◆ **Extract**
_ _ _ _

PHILADELPHIA – The activation of certain regions of a drug addict's brain following drug use may shed light on the compulsive nature of addiction, according to data presented at the annual meeting of the Society of Nuclear Medicine.
Using 18fluorodeoxyglucose PET imaging, researchers at Brookhaven National Laboratory in Upton, N.Y., found that cocaine addicts have an increase in brain activation in the orbitofrontal cortex after exposure to methylphenidate, which is similar in effect to cocaine. In contrast, healthy control subjects in the study had a decrease in activity in the same region, said Nora D. Volkow, M.D., lead researcher and director of the National Institute on Drug Abuse, Rockville, Md. “They're going in opposite directions. This becomes very significant.”
The difference in the response to methylphenidate suggests that abnormal recruitment of the orbitofrontal cortex–which is involved with salience, attribution, motivation, and drive–may reinforce the saliency of the drug. Moreover, this region is associated with compulsive behaviors, “so its abnormal activation could underlie the compulsive drug intake that occurs in addicted subjects,” Dr. Volkow said.
In the study, brain metabolism was measured in 21 cocaine-addicted men and 15 nonaddicted men as controls. All subjects underwent two PET scans. Both groups were imaged following two sequential placebos given 90 minutes apart and following two sequential doses of methylphenidate–0.5 mg/kg and 0.25 mg/kg–given intravenously 90 minutes apart.
The investigators used two sequential doses because cocaine abusers “do not take drugs in isolation–they do it compulsively,” Dr. Volkow said. Methylphenidate was chosen because, like cocaine, it blocks dopamine transporters. In addition, cocaine users report that methylphenidate's effects are similar to those of cocaine.
Cocaine abusers were an average of 36 years old and met the DSM-IV criteria for cocaine dependence. They used 3 g of cocaine per week, with continuous use for at least 6 months prior to the study, and averaged 13 years of use.
In self-reports of feelings of being high, control subjects had a greater response to the first dose than the second dose. Cocaine abusers also reported a greater high with the first dose, but the magnitude of their response was much lower than for the control subjects, she said.
In self-reports of craving, the control subjects reported very little craving for methylphenidate. In contrast, the first methylphenidate dose induced very strong cravings in the cocaine users and the second (and lower) dose induced cravings that were not as strong.
When the researchers specifically compared the differences in brain metabolic response between placebo and methylphenidate, cocaine abusers had a significant increase in metabolism in the right orbitofrontal cortex, while normal subjects had a decrease in metabolism. For the cocaine abusers, this increased activity in the right orbitofrontal cortex corresponded well with self-reports of cocaine craving.

_ _ _ _

◆ **Data to examine**
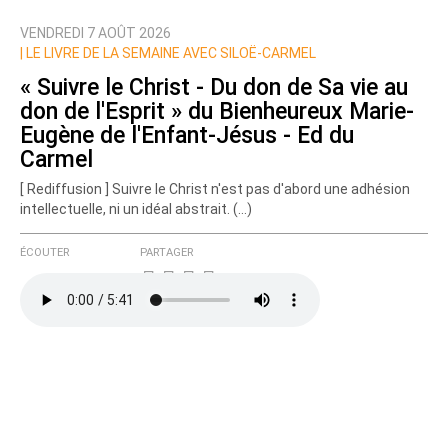
VENDREDI 7 AOÛT 2026
Nom
|
LE LIVRE DE LA SEMAINE AVEC SILOË-CARMEL
« Suivre le Christ - Du don de Sa vie au
don de l'Esprit » du Bienheureux Marie-
Courriel (non publié)
Eugène de l'Enfant-Jésus - Ed du
Carmel
[ Rediffusion ] Suivre le Christ n'est pas d'abord une adhésion
intellectuelle, ni un idéal abstrait. (…)
Ajoutez votre commentaire ici
ÉCOUTER
PARTAGER
Texte de votre message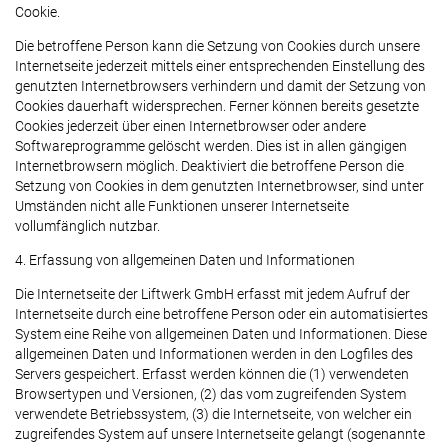
Cookie.
Die betroffene Person kann die Setzung von Cookies durch unsere
Internetseite jederzeit mittels einer entsprechenden Einstellung des
genutzten Internetbrowsers verhindern und damit der Setzung von
Cookies dauerhaft widersprechen. Ferner können bereits gesetzte
Cookies jederzeit über einen Internetbrowser oder andere
Softwareprogramme gelöscht werden. Dies ist in allen gängigen
Internetbrowsern möglich. Deaktiviert die betroffene Person die
Setzung von Cookies in dem genutzten Internetbrowser, sind unter
Umständen nicht alle Funktionen unserer Internetseite
vollumfänglich nutzbar.
4. Erfassung von allgemeinen Daten und Informationen
Die Internetseite der Liftwerk GmbH erfasst mit jedem Aufruf der
Internetseite durch eine betroffene Person oder ein automatisiertes
System eine Reihe von allgemeinen Daten und Informationen. Diese
allgemeinen Daten und Informationen werden in den Logfiles des
Servers gespeichert. Erfasst werden können die (1) verwendeten
Browsertypen und Versionen, (2) das vom zugreifenden System
verwendete Betriebssystem, (3) die Internetseite, von welcher ein
zugreifendes System auf unsere Internetseite gelangt (sogenannte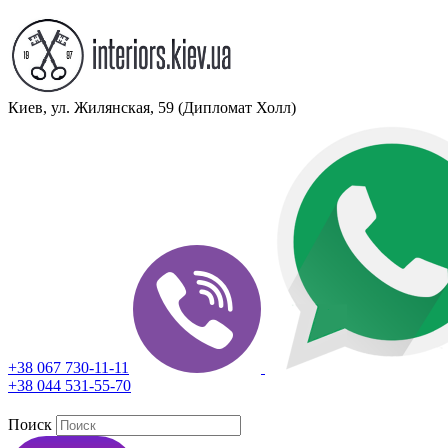
Киев, ул. Жилянская, 59 (Дипломат Холл)
+38 067 730-11-11
+38 044 531-55-70
Поиск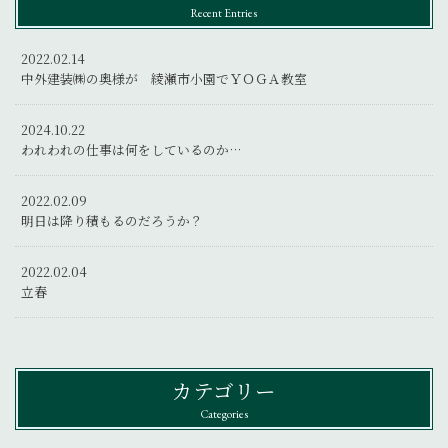
Recent Entries
2022.02.14
中外建装㈱の奥様が 綾瀬市小園でＹＯＧＡ教室
2024.10.22
われわれの仕事は何をしているのか…
2022.02.09
明日は降り積もるのだろうか？
2022.02.04
立春
カテゴリー
Categories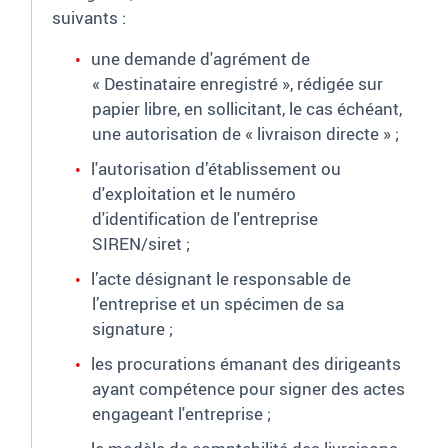
suivants
:
une demande d'agrément de
«
Destinataire enregistré
»
, rédigée sur
papier libre, en sollicitant, le cas échéant,
une autorisation de «
livraison directe
»
;
l'autorisation d’établissement ou
d'exploitation et le
numéro
d'identification de l'entreprise
SIREN/siret
;
l’acte désignant le responsable de
l’entreprise et un spécimen de sa
signature
;
les procurations émanant des dirigeants
ayant compétence pour signer des actes
engageant l'entreprise
;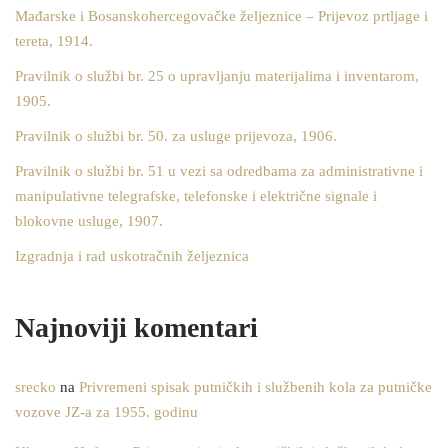
Mađarske i Bosanskohercegovačke željeznice – Prijevoz prtljage i
tereta, 1914.
Pravilnik o službi br. 25 o upravljanju materijalima i inventarom,
1905.
Pravilnik o službi br. 50. za usluge prijevoza, 1906.
Pravilnik o službi br. 51 u vezi sa odredbama za administrativne i
manipulativne telegrafske, telefonske i električne signale i
blokovne usluge, 1907.
Izgradnja i rad uskotračnih željeznica
Najnoviji komentari
srecko
na
Privremeni spisak putničkih i službenih kola za putničke
vozove JZ-a za 1955. godinu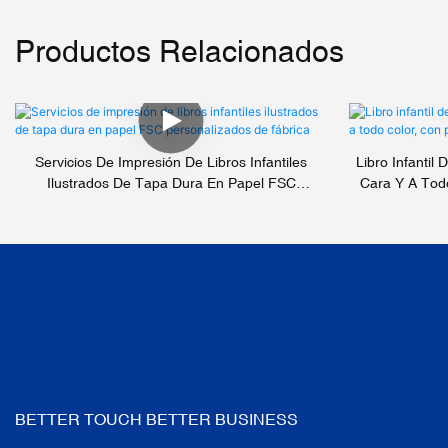
Productos Relacionados
Servicios De Impresión De Libros Infantiles
Libro Infantil
Ilustrados De Tapa Dura En Papel FSC
Cara Y A Tod
Personalizados De Fábrica
BETTER TOUCH BETTER BUSINESS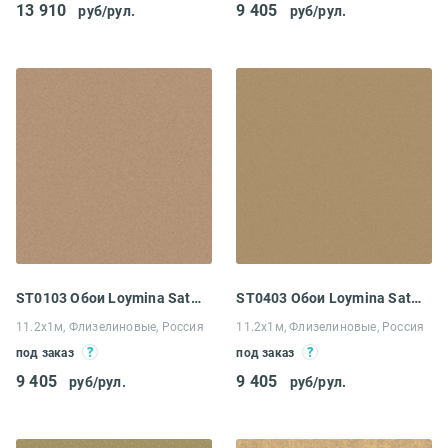
13 910
9 405
руб/рул.
руб/рул.
ST0103 Обои Loymina Satori II
ST0403 Обои Loymina Satori II
11.2х1м, Флизелиновые, Россия
11.2х1м, Флизелиновые, Россия
под заказ
под заказ
9 405
9 405
руб/рул.
руб/рул.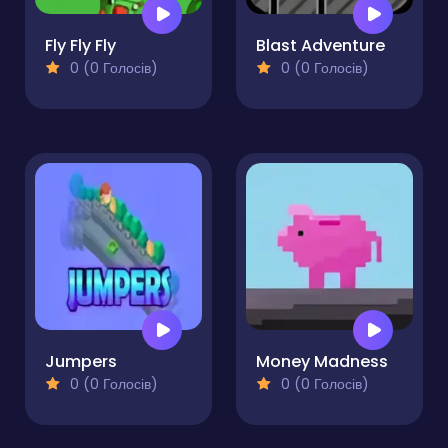
Fly Fly Fly
Blast Adventure
0 (0 Голосів)
0 (0 Голосів)
Jumpers
Money Madness
0 (0 Голосів)
0 (0 Голосів)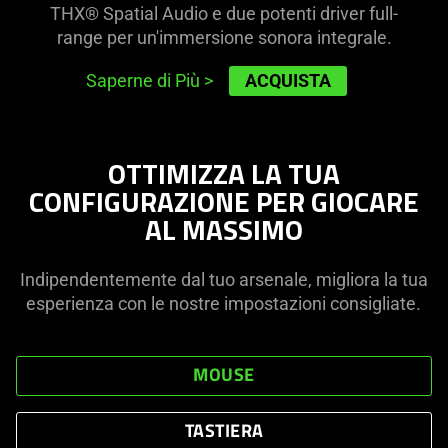
THX® Spatial Audio e due potenti driver full-
range per un'immersione sonora integrale.
ACQUISTA
Saperne di Più
>
OTTIMIZZA LA TUA
CONFIGURAZIONE PER GIOCARE
AL MASSIMO
Indipendentemente dal tuo arsenale, migliora la tua
esperienza con le nostre impostazioni consigliate.
MOUSE
TASTIERA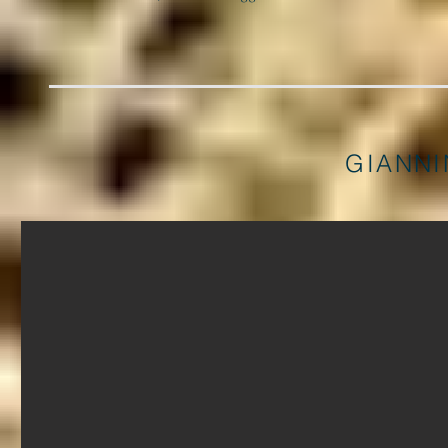
GIANNI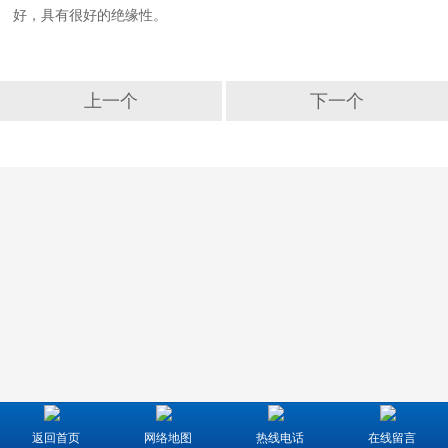
好，具有很好的绝缘性。
上一个
下一个
返回首页
网络地图
热线电话
在线留言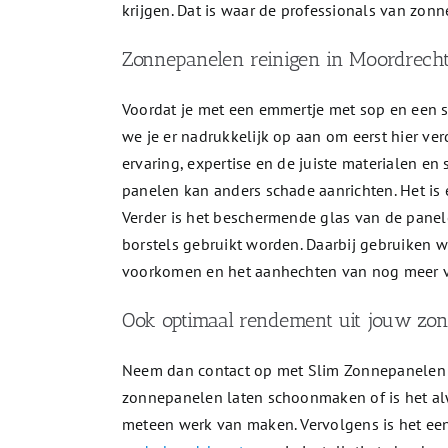
krijgen. Dat is waar de professionals van zonn
Zonnepanelen reinigen in Moordrecht:
Voordat je met een emmertje met sop en een s
we je er nadrukkelijk op aan om eerst hier ve
ervaring, expertise en de juiste materialen e
panelen kan anders schade aanrichten. Het is es
Verder is het beschermende glas van de panel
borstels gebruikt worden. Daarbij gebruiken w
voorkomen en het aanhechten van nog meer vu
Ook optimaal rendement uit jouw zo
Neem dan contact op met Slim Zonnepanelen R
zonnepanelen laten schoonmaken of is het alw
meteen werk van maken. Vervolgens is het een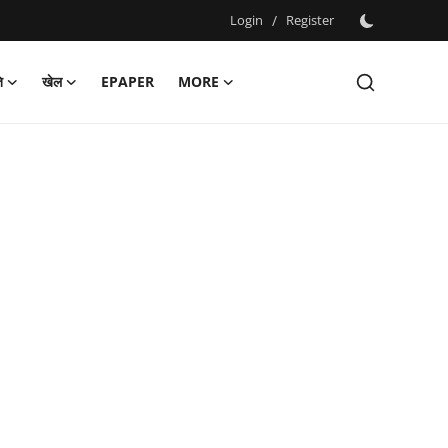
Login
/
Register
ि
खेल
EPAPER
MORE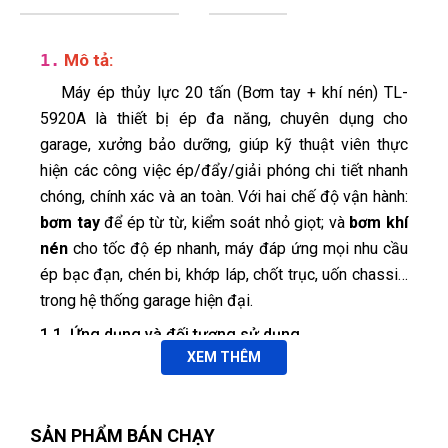
1.
Mô tả:
Máy ép thủy lực 20 tấn (Bơm tay + khí nén) TL-
5920A là thiết bị ép đa năng, chuyên dụng cho
garage, xưởng bảo dưỡng, giúp kỹ thuật viên thực
hiện các công việc ép/đẩy/giải phóng chi tiết nhanh
chóng, chính xác và an toàn. Với hai chế độ vận hành:
bơm tay
để ép từ từ, kiểm soát nhỏ giọt; và
bơm khí
Ngọc Diệp
nén
cho tốc độ ép nhanh, máy đáp ứng mọi nhu cầu
ND
(Đánh giá 1 năm trước)
ép bạc đạn, chén bi, khớp láp, chốt trục, uốn chassi…
trong hệ thống garage hiện đại.
chất lượng number 1
1.1. Ứng dụng và đối tượng sử dụng
XEM THÊM
Phù hợp cho:
Garage & xưởng bảo dưỡng ô tô: Ép chén
Thanh
T
(Đánh giá 1 năm trước)
bi cầu, bạc đạn bánh trước/sau; ép khớp láp
SẢN PHẨM BÁN CHẠY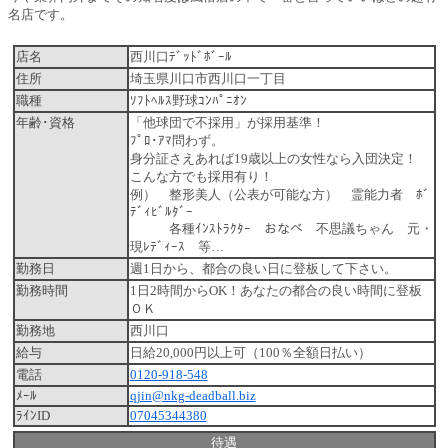
名店です。
店名
西川口ﾃﾞｯﾄﾞﾎﾞｰﾙ
住所
埼玉県川口市西川口一丁目
職種
ｿﾌﾄﾍﾙｽ野球ｺﾝﾊﾟﾆｵﾝ
年齢･資格
「他球団で不採用」が採用基準！
ﾌﾟﾛ･ｱﾏ問わず。
身分証さえあれば19歳以上の女性なら入団決定！
こんな方でも採用有り！
例） 整形美人（公表が可能な方） 霊能力者 ﾎﾞ
ﾃﾞｨﾋﾞﾙﾀﾞｰ
各種ｲﾝｽﾄﾗｸﾀｰ おなべ 不思議ちゃん 元・
現ﾚﾃﾞｨｰｽ 等…
勤務日
週1日から、都合の良い日に登板して下さい。
勤務時間
1日2時間からOK！あなたの都合の良い時間に登板
ＯＫ
勤務地
西川口
給与
日給20,000円以上可（100％全額日払い）
電話
0120-918-548
ﾒｰﾙ
qjin@nkg-deadball.biz
ﾗｲﾝID
07045344380
待遇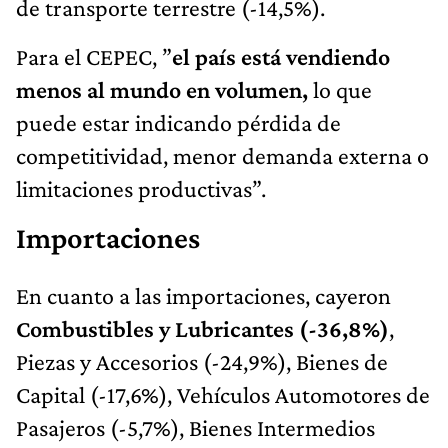
de transporte terrestre (-14,5%).
Para el CEPEC, ”
el país está vendiendo
menos al mundo en volumen,
lo que
puede estar indicando pérdida de
competitividad, menor demanda externa o
limitaciones productivas”.
Importaciones
En cuanto a las importaciones, cayeron
Combustibles y Lubricantes (-36,8%)
,
Piezas y Accesorios (-24,9%), Bienes de
Capital (-17,6%), Vehículos Automotores de
Pasajeros (-5,7%), Bienes Intermedios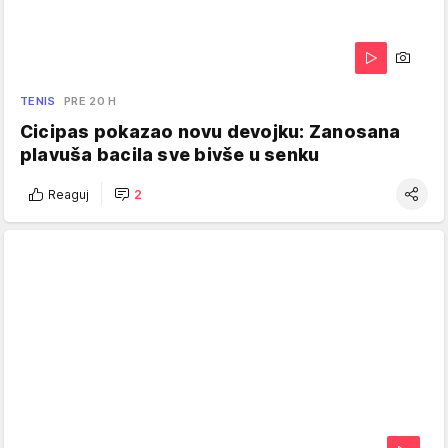
TENIS
PRE 20 H
Cicipas pokazao novu devojku: Zanosana
plavuša bacila sve bivše u senku
Reaguj
2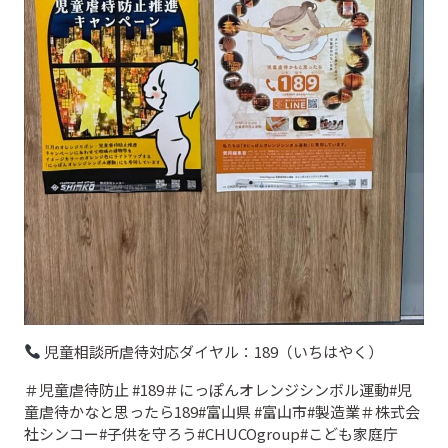
児童相談所虐待対応ダイヤル：189（いちはやく）
＃児童虐待防止 #189＃にっぽんオレンジシンボル運動#児
童虐待かなと思ったら189#富山県 #富山市#製造業＃株式会
社シンコー#子供を守ろう#CHUCOgroup#こども家庭庁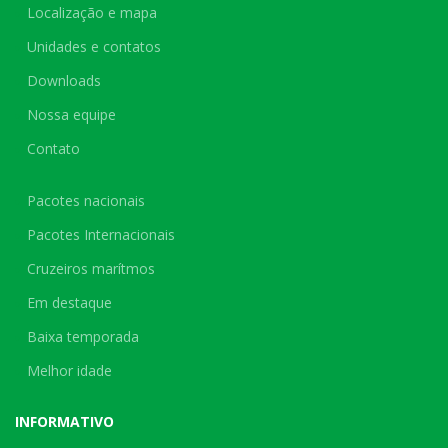
Localização e mapa
Unidades e contatos
Downloads
Nossa equipe
Contato
Pacotes nacionais
Pacotes Internacionais
Cruzeiros marítmos
Em destaque
Baixa temporada
Melhor idade
INFORMATIVO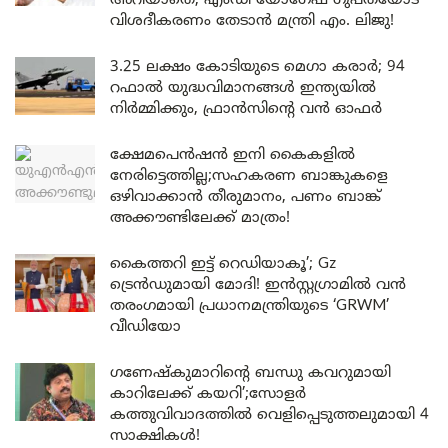
അറിയാതെ, എംഡി യോഗേഷ് ഗുപ്തയോട്
വിശദീകരണം തേടാൻ മന്ത്രി എം. ലിജു!
3.25 ലക്ഷം കോടിയുടെ മെഗാ കരാർ; 94
റഫാൽ യുദ്ധവിമാനങ്ങൾ ഇന്ത്യയിൽ
നിർമ്മിക്കും, ഫ്രാൻസിന്റെ വൻ ഓഫർ
ക്ഷേമപെൻഷൻ ഇനി കൈകളിൽ
നേരിട്ടെത്തില്ല;സഹകരണ ബാങ്കുകളെ
ഒഴിവാക്കാൻ തീരുമാനം, പണം ബാങ്ക്
അക്കൗണ്ടിലേക്ക് മാത്രം!
കൈത്തറി ഇട്ട് റെഡിയാകൂ’; Gz
ട്രെൻഡുമായി മോദി! ഇൻസ്റ്റഗ്രാമിൽ വൻ
തരംഗമായി പ്രധാനമന്ത്രിയുടെ ‘GRWM’
വീഡിയോ
ഗണേഷ്കുമാറിന്റെ ബന്ധു കവറുമായി
കാറിലേക്ക് കയറി’;സോളർ
കത്തുവിവാദത്തിൽ വെളിപ്പെടുത്തലുമായി 4
സാക്ഷികൾ!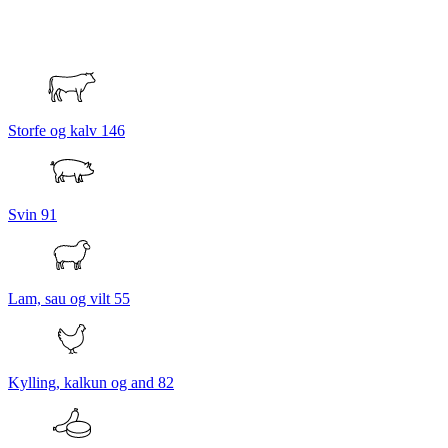
Storfe og kalv
146
Svin
91
Lam, sau og vilt
55
Kylling, kalkun og and
82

_ _ _ _

◆ **Exercise requirements**
1. According to the article on cocaine addiction, what functions is the orbitofrontal cortex involved with? List all of them.
2. In the article on cocaine addiction, how many cocaine-addicted men had their brain metabolism measured?
3. Reproduce the article on cocaine addiction word for word, from "In self-reports of feelings" up to and including "not as strong.".

◆ **Answers for the exercise**
1. salience, attribution, motivation, drive

2. 21

3.
In self-reports of feelings of being high, control subjects had a greater response to the first dose than the second dose. Cocaine abusers also reported a greater high with the first dose, but the magnitude of their response was much lower than for the control subjects, she said.
In self-reports of craving, the control subjects reported very little craving for methylphenidate. In contrast, the first methylphenidate dose induced very strong cravings in the cocaine users and the second (and lower) dose induced cravings that were not as strong.